**About this task**
Please tally the lines of the listing that follows where the word "Städte" appears, and reply with the number only.

**Task data**
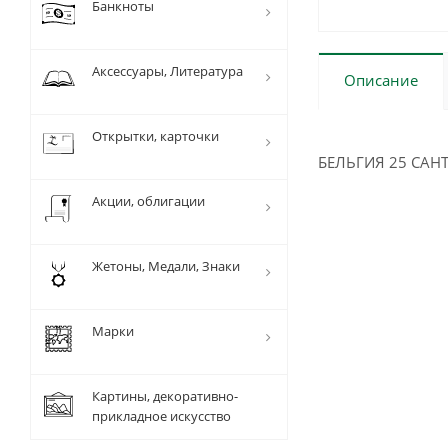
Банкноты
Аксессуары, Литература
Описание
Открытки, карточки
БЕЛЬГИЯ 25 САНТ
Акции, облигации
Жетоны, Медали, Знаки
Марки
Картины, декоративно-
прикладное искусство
---
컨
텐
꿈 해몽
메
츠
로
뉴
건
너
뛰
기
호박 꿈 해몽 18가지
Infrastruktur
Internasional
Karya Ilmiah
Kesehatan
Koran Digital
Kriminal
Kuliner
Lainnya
---
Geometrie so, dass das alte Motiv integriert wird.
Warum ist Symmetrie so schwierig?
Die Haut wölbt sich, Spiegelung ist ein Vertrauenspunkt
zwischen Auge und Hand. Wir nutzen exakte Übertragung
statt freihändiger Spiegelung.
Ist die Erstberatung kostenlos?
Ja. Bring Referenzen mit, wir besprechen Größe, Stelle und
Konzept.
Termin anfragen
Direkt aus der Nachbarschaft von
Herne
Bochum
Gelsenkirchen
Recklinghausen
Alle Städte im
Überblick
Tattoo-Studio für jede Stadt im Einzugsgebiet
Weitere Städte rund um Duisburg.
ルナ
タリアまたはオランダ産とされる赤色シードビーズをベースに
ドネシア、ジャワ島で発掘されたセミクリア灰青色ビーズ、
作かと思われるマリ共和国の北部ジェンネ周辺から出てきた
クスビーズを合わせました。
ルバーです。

**Answer below**
2